2.2 Tegen de overige feiten in de voorzittersbeslissing en de klachtomschrijving
komt (de gemachtigde van) klager in het verzetschrift niet op.
3 FEITEN EN KLACHT
3.1 Voor de vaststaande feiten en de omschrijving van de klacht verwijst de raad
naar de beslissing van de voorzitter.
4 BEOORDELING
4.1 Voordat de raad het verzet inhoudelijk kan beoordelen, moet de raad ambtshalve
vaststellen of het verzet tijdig namens klager is ingediend.

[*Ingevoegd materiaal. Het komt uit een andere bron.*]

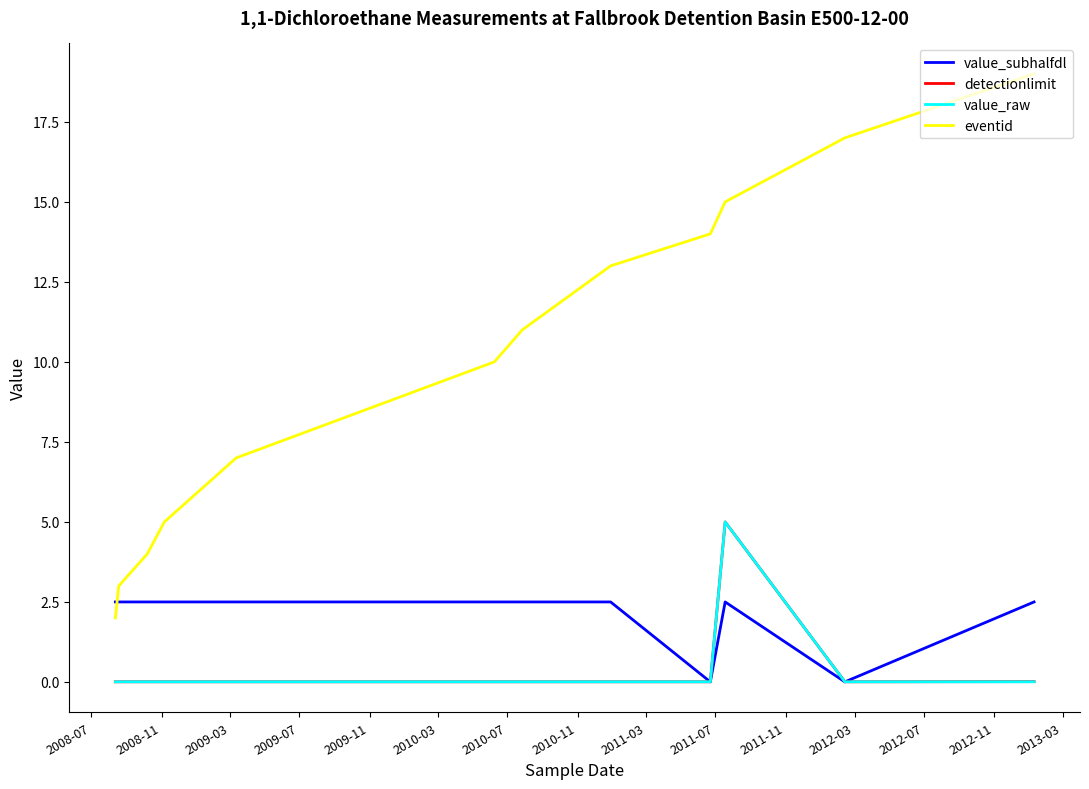

What is the maximum value for detectionlimit?

5.0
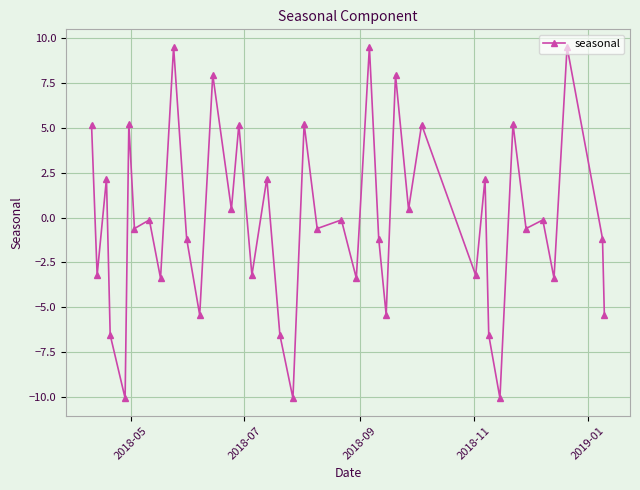

What is the greatest value displayed?

9.5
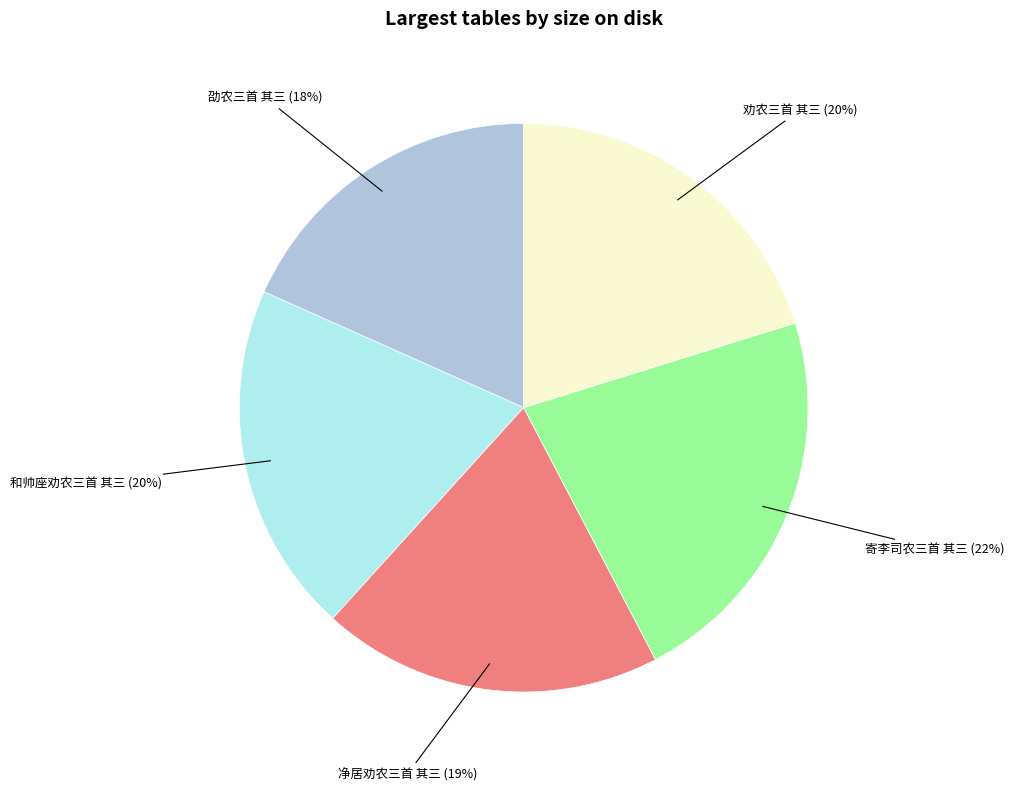

Approximately how many times larger is the value at 寄李司农三首 其三 compared to 劭农三首 其三?

1.2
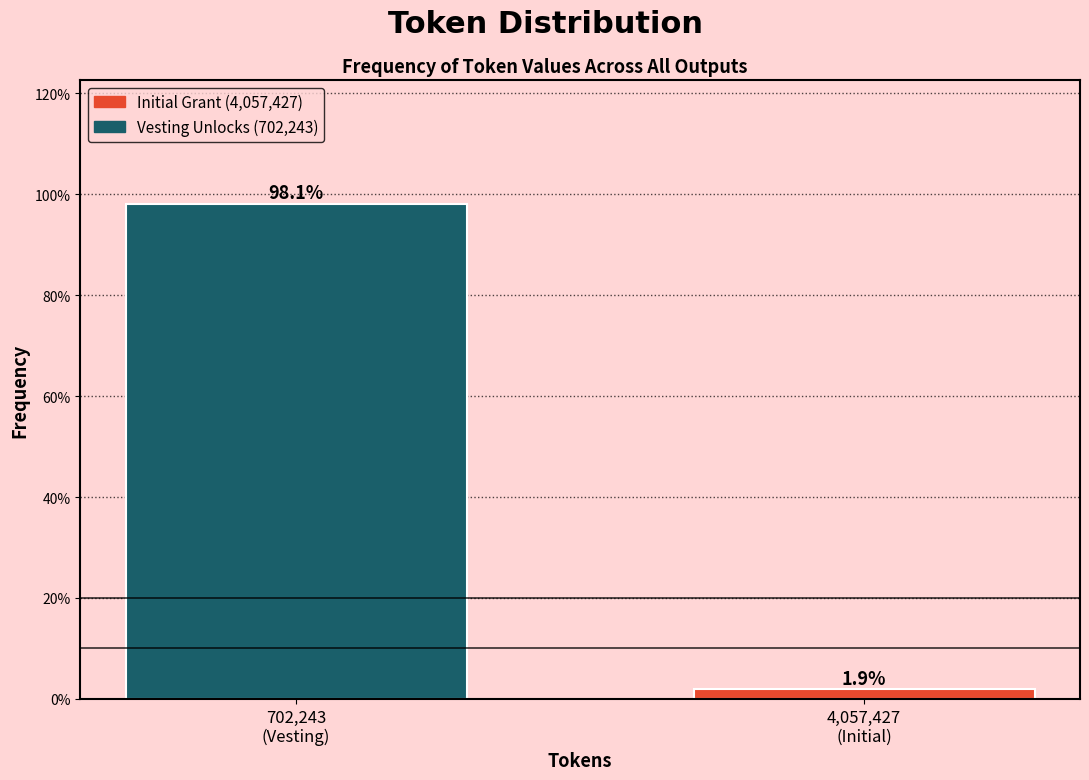

Reading left to right, transcribe all the data shown in this chart.

98.1	1.9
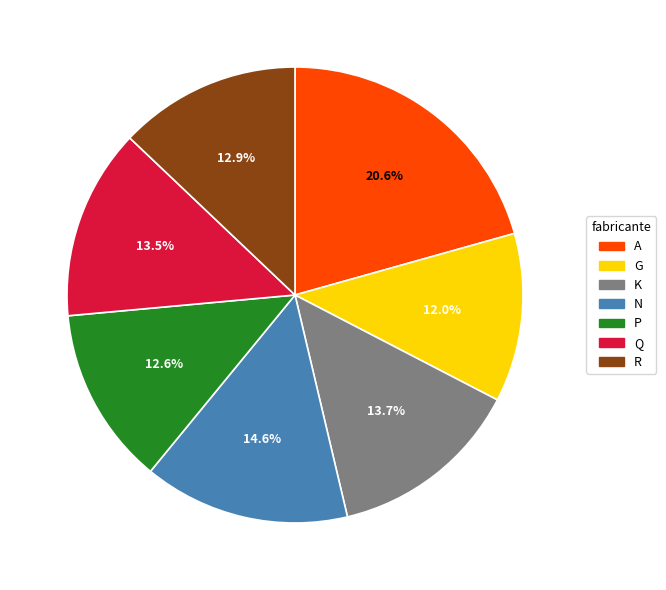

Is there any slice that represents more than half of the pie?

No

4.2 Op grond van artikel 46 lid 1 Advocatenwet kan klager tegen een beslissing
van de voorzitter binnen dertig dagen na de dag van verzending van het afschrift van
de beslissing verzet doen bij de raad van discipline. Uit de beslissing van de voorzitter
blijkt dat deze op 11 mei 2020 naar partijen is verzonden. Klager kon dus uiterlijk
op 10 juni 2020 zijn verzetschrift bij de griffie van de raad indienen. De gemachtigde
van klager heeft het verzetschrift echter pas op 11 juni 2020 per e-mail bij de griffie
ingediend, en dat is een dag te laat. Klager heeft ter zitting betoogd dat het verzetschrift
tijdig is ingediend omdat de raad de beslissing van de voorzitter op 12 mei 2020 per
e-mail heeft verzonden. Dit betoog volgt de raad niet. De griffie heeft de voorzittersbeslissing
op 11 mei 2020 per aangetekende e-mail naar het bij de raad bekende e-mailadres
van klagers gemachtigde verzonden. Deze e-mail betrof een aankondiging dat er een
e-mail klaarstond die klagers gemachtigde kon ‘opvragen’ door op een bijgaande link
te klikken. Klagers gemachtigde heeft niet direct op 11 mei 2020 maar een dag later,
op 12 mei 2020, op de betreffende link geklikt waardoor hij op 12 mei 2020 de aangetekende
e-mail ontving waarbij de voorzittersbeslissing was gevoegd. Dit betekent echter niet
dat voor de verzettermijn moet worden uitgegaan van 12 mei 2020, zoals klager
stelt. Het enkele feit dat klager eerst op 12 mei 2020 de aangetekende e-mail van
de raad van 11 mei 2020 heeft ontsloten, komt voor zijn risico. Deze wijze van aangetekend
e-mailen is eerder door het Hof van Discipline geaccepteerd (zie Hof van Discipline,
1 maart 2021, ECLI:NL:TAHVD:2021:44).
4.3 Uit het bovenstaande volgt dat de raad niet toekomt aan een inhoudelijke beoordeling
van het verzet, omdat het verzetschrift te laat is ingediend. De raad zal het verzet
dan ook niet-ontvankelijk verklaren.
BESLISSING
De raad van discipline verklaart het verzet in beide zaken niet-ontvankelijk.
Aldus beslist door mr. J.H. Dubois, voorzitter, mrs. M.W. Schüller en C.C. Horrevorts, leden, bijgestaan door mr. A.E. van Oost als griffier en uitgesproken ter openbare zitting van 15 november 2021.